ERTHAL, Tereza Cristina Saldanha. Trilogia da existência: teoria e prática da psicoterapia vivencial – 1. Ed. – Curitiba: Appris, 2013. Tem-se a reunião dos três livros de Tereza Erthal sobre ser, sua existência e o desenvolvimento para uma mudança em terapia. A autora versa acerca dos fundamentos básicos da Psicoterapia Vivencial (terapia apoiada em Sartre), seu método, técnicas e modelos de atendimento. No final, casos clínicos são apresentados para demonstrar como ocorre a dinâmica entre a teoria e a prática.

FEIJOO, Ana Maria Lopez Calvo de. A escuta e a fala em psicoterapia: uma proposta fenomenológico-existencial – São Paulo: Vetor, 2000. Trata-se da reflexão da autora e expressão do seu engajamento na difusão de pensadores como Edmund Husserl, Sören Kierkegaard e Martin Heidegger dentro do contexto da psicologia clínica e que foi inicialmente sua tese de doutorado defendida no curso de Pós-Graduação em Psicologia do Instituto de Psicologia da UFRJ.

HYCNER, Richard. De pessoa a pessoa: psicoterapia dialógica. – São Paulo: Summus, 1995. Este livro traz de maneira clara e sistemática muitos dos elementos básicos da psicoterapia dialógica: o “entre”, a “cura através do encontro” a “problemática da mutualidade”, a confirmação e a exclusão. Agrega também todos estes elementos nas relações EU-TU e EU-ISSO, de Martin Buber, bem como seu ensinamento hassídico de “reverenciar o cotidiano”. Incorpora, simultaneamente, a ênfase no aqui e agora e no desenvolvimento do self, elementos caros à Gestalt-terapia, ao Zen e à Psicologia Transpessoal.

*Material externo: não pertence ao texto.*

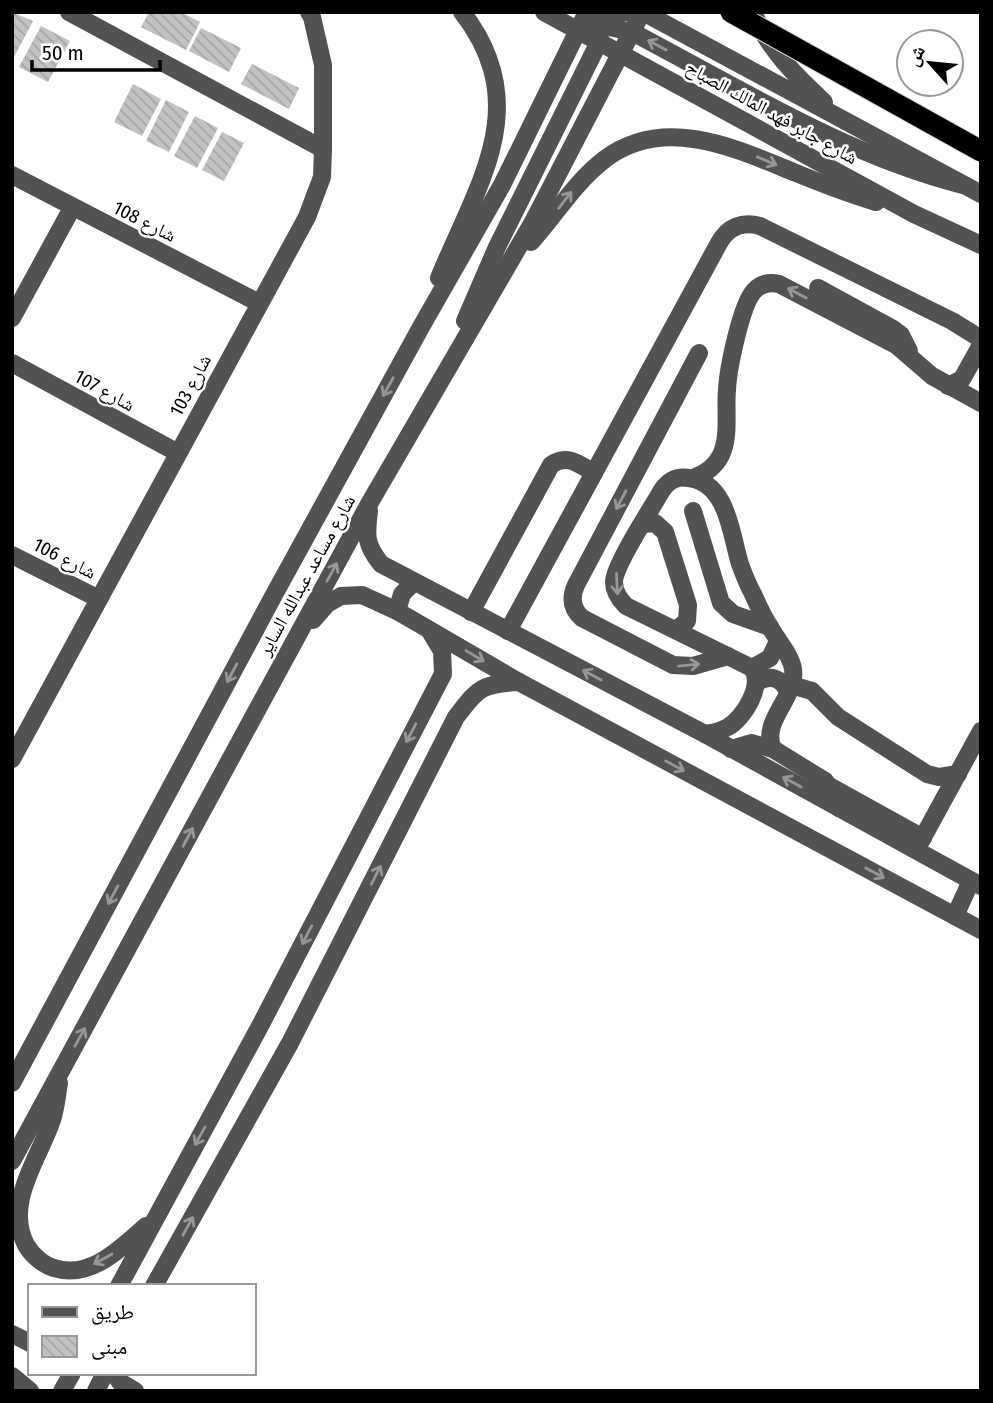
<svg xmlns="http://www.w3.org/2000/svg" width="993" height="1403" viewBox="0 0 993 1403" font-family="'Fira Sans Condensed','Noto Naskh Arabic',sans-serif">
  <style>
    .building { fill: url(#building-back-hatch) }
    .lines { fill: none; stroke-linecap: round; stroke-linejoin: round }
    .minor { stroke: #525252; stroke-width: 18 }
    .highway-bridge-casing { stroke: #dbdbdb; stroke-width: 23; stroke-linecap: butt }
    .highway-bridge { stroke: #000; stroke-width: 21 }
    .oneway { stroke: #979797 }
    .labels { text-anchor: middle; stroke-width: 5; stroke-linejoin: round; paint-order: stroke }
    .street-label { font-size: 19px; fill: #000; stroke: #fff }
  </style>
  <defs>
    <pattern id="building-back-hatch" width="6" height="6" patternUnits="userSpaceOnUse" patternTransform="scale(1.75)"><rect width="6" height="6" fill="#c2c2c2"/><path d="M-1 5l2 2M0 0l6 6M5-1l2 2" fill="none" stroke="#a5a5a5"/></pattern>
  </defs>
  <rect width="100%" height="100%" fill="#fff"/>
  <g class="building">
    <polygon points="12,12 33,21 12,61"/>
    <polygon points="149,12 181,12 200,22 186,50 141,27"/>
    <polygon points="41,26 70,41 48,82 19,67"/>
    <polygon points="201,28 241,48 229,72 189,51"/>
    <polygon points="252,64 299,88 289,109 241,84"/>
    <polygon points="133,84 161,99 142,136 114,122"/>
    <polygon points="166,100 189,112 169,152 146,141"/>
    <polygon points="195,116 218,128 197,168 174,156"/>
    <polygon points="222,132 244,143 224,181 202,170"/>
  </g>
  <g class="lines">
    <g class="minor">
      <polyline points="69,12 323,149"/>
      <polyline points="544,12 914,214 981,245"/>
      <polyline points="601,12 639,12"/>
      <polyline points="643,12 981,194"/>
      <path d="M753,12C768,49 796,76 824,102"/>
      <path d="M578,31L609,27L632,32C739,88 845,155 963,185"/>
      <polyline points="12,175 259,303"/>
      <path d="M531,242C556,214 575,182 605,159C665,114 737,149 796,173C823,184 849,194 876,202"/>
      <path d="M439,278C477,185 535,106 462,12"/>
      <polyline points="818,288 893,329 901,335 909,351"/>
      <polyline points="12,318 72,208"/>
      <polyline points="465,321 497,247 599,42 602,12"/>
      <path d="M699,353L576,585C570,598 572,609 582,618L673,665L693,666L728,656"/>
      <polyline points="12,363 178,453"/>
      <polyline points="948,386 962,379 981,345"/>
      <path d="M693,478C705,474 715,467 721,455C730,436 725,410 727,390C728,369 741,305 754,291C761,283 770,282 779,284L896,345L932,376L981,403"/>
      <path d="M369,511C366,536 365,544 381,564L705,734L981,886"/>
      <polyline points="693,511 721,603 733,614 770,627"/>
      <polyline points="643,524 655,523 665,532 688,605 687,621 676,630"/>
      <polyline points="12,555 99,599"/>
      <polyline points="397,611 402,594 414,582"/>
      <path d="M471,612L551,465C567,453 580,465 594,473"/>
      <polyline points="313,620 327,604 341,596 362,595 397,611 519,682 981,930"/>
      <path d="M508,631L719,243C728,227 742,221 760,226L952,321L981,339"/>
      <polyline points="752,668 770,658 778,641"/>
      <path d="M757,682C770,674 782,678 788,692"/>
      <polyline points="791,685 812,691 838,717 927,774 939,777 958,774"/>
      <path d="M705,734C713,733 721,731 728,727C744,718 764,685 752,668L626,606C619,599 614,592 614,582C614,565 652,508 662,490C669,480 677,476 689,478C728,483 731,535 740,564C744,575 748,585 753,594C758,605 763,617 770,627C777,640 791,655 793,669C797,698 760,721 773,749"/>
      <polyline points="731,749 751,743 773,749 825,781 833,792 839,808"/>
      <polyline points="12,759 307,217 322,177 323,149 323,65 312,17 309,12"/>
      <polyline points="829,786 923,838"/>
      <polyline points="916,850 981,731"/>
      <polyline points="955,916 971,881"/>
      <polyline points="12,1083 275,593 421,327 502,185 587,12"/>
      <path d="M59,1083C57,1095 56,1107 52,1120C39,1159 4,1203 26,1245C32,1255 43,1265 54,1268C90,1280 121,1248 146,1226"/>
      <polyline points="12,1161 369,504 533,222 642,12"/>
      <polyline points="119,1286 260,1026 443,674 442,651 430,631"/>
      <path d="M154,1286L290,1043L456,717C479,688 480,684 519,682"/>
      <polyline points="12,1334 30,1343"/>
      <polyline points="114,1373 120,1382 135,1391"/>
      <polyline points="12,1376 30,1391"/>
      <polyline points="62,1391 72,1373"/>
      <polyline points="96,1391 105,1373"/>
    </g>
    <defs>
      <polyline id="highway-bridge" points="731,12 981,151"/>
    </defs>
    <use href="#highway-bridge" class="highway-bridge-casing"/>
    <use href="#highway-bridge" class="highway-bridge"/>
  </g>
  <defs><path id="oneway-shaft" d="M-6 0H5M1.5-3L5.5 0L1.5 3" fill="none" stroke-width="1.6" stroke-linecap="round" stroke-linejoin="round" transform="scale(1.75)"/></defs>
  <g class="oneway">
    <use href="#oneway-shaft" transform="translate(657 45) rotate(-152)"/>
    <use href="#oneway-shaft" transform="translate(767 161) rotate(23)"/>
    <use href="#oneway-shaft" transform="translate(565 200) rotate(-52)"/>
    <use href="#oneway-shaft" transform="translate(797 293) rotate(-152)"/>
    <use href="#oneway-shaft" transform="translate(388 387) rotate(119)"/>
    <use href="#oneway-shaft" transform="translate(621 500) rotate(118)"/>
    <use href="#oneway-shaft" transform="translate(332 572) rotate(-61)"/>
    <use href="#oneway-shaft" transform="translate(617 584) rotate(87)"/>
    <use href="#oneway-shaft" transform="translate(475 656) rotate(31)"/>
    <use href="#oneway-shaft" transform="translate(689 665) rotate(-6)"/>
    <use href="#oneway-shaft" transform="translate(232 673) rotate(118)"/>
    <use href="#oneway-shaft" transform="translate(592 675) rotate(-152)"/>
    <use href="#oneway-shaft" transform="translate(411 733) rotate(118)"/>
    <use href="#oneway-shaft" transform="translate(675 766) rotate(28)"/>
    <use href="#oneway-shaft" transform="translate(792 782) rotate(-151)"/>
    <use href="#oneway-shaft" transform="translate(188 837) rotate(-62)"/>
    <use href="#oneway-shaft" transform="translate(875 873) rotate(28)"/>
    <use href="#oneway-shaft" transform="translate(376 875) rotate(-63)"/>
    <use href="#oneway-shaft" transform="translate(113 895) rotate(118)"/>
    <use href="#oneway-shaft" transform="translate(307 935) rotate(117)"/>
    <use href="#oneway-shaft" transform="translate(80 1037) rotate(-61)"/>
    <use href="#oneway-shaft" transform="translate(200 1136) rotate(119)"/>
    <use href="#oneway-shaft" transform="translate(188 1226) rotate(-61)"/>
    <use href="#oneway-shaft" transform="translate(103 1259) rotate(151)"/>
  </g>
  <g class="labels">
    <g class="street-label">
      <text transform="translate(772 112) rotate(29)" y="7">شارع جابر فهد المالك الصباح</text>
      <text transform="translate(145 221) rotate(27)" y="7">شارع 108</text>
      <text transform="translate(190 385) rotate(-62)" y="7">شارع 103</text>
      <text transform="translate(105 390) rotate(29)" y="7">شارع 107</text>
      <text transform="translate(65 558) rotate(27)" y="7">شارع 106</text>
      <text transform="translate(306 575) rotate(-61)" y="7">شارع مساعد عبدالله الساير</text>
    </g>
  </g>
  <rect width="993" height="1403" fill="none" stroke="#000000" stroke-width="28"/>
  <rect x="28" y="1284" width="228" height="91" fill="#ffffff" stroke="#999999" stroke-width="2"/>
  <rect x="42" y="1307" width="35" height="10" fill="#525252" stroke="#999999" stroke-width="2"/>
  <text x="91" y="1319" font-size="21" fill="#000000">طريق</text>
  <rect x="42" y="1336" width="35" height="21" fill="url(#building-back-hatch)" stroke="#999999" stroke-width="2"/>
  <text x="91" y="1354" font-size="21" fill="#000000">مبنى</text>
  <g transform="translate(930 63) rotate(297)"><circle r="33" fill="#ffffff" stroke="#999999" stroke-width="2"/>
  <path d="M0-5L12 26L0 18L-12 26Z" fill="#000000"/>
  <text y="-10" font-size="19" font-weight="bold" text-anchor="middle" fill="#000000">ش</text>
  </g>
  <path d="M32 60v10h128v-10" fill="none" stroke="#000000" stroke-width="3.5"/>
  <text x="42" y="60" font-size="21" fill="#000000" stroke="#ffffff" stroke-width="5" paint-order="stroke">50 m</text>
</svg>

NIETZSCHE, Friedrich Wilhelm. O nascimento da tragédia ou Helenismo e pessimismo; tradução, notas e posfácio J. Guinsburg. – São Paulo: Companhia das Letras, 1992. Este foi o primeiro livro do filósofo que foi publicado em 1872. Ele oferece não apenas só uma interpretação da tragédia, mas da própria cultura grega, do nexo entre a arte e conhecimento e da época moderna. A arte proposta pelo pensador contribui para adensar uma “tênue membrana de alegria e vida sobre o imenso escuro horror”.

YALOM, Irvin D. Quando Nietzsche Chorou. Tradução de Ivo Korytowski – Rio de Janeiro: Ediouro, 2005. Trata-se de uma ficção. O encontro dos personagens: o doutor Josef Breuer, o filósofo Friedrich Nietzsche e o jovem médico Sigmund Freud. O que ocorre, é que se estabelece entre eles uma relação na qual as funções de médico e paciente entram em conflito, pois Breuer consegue encontrar na filosofia de Nietzsche respostas para as suas próprias dores existenciais. Tal ficção deu origem ao filme de mesmo nome.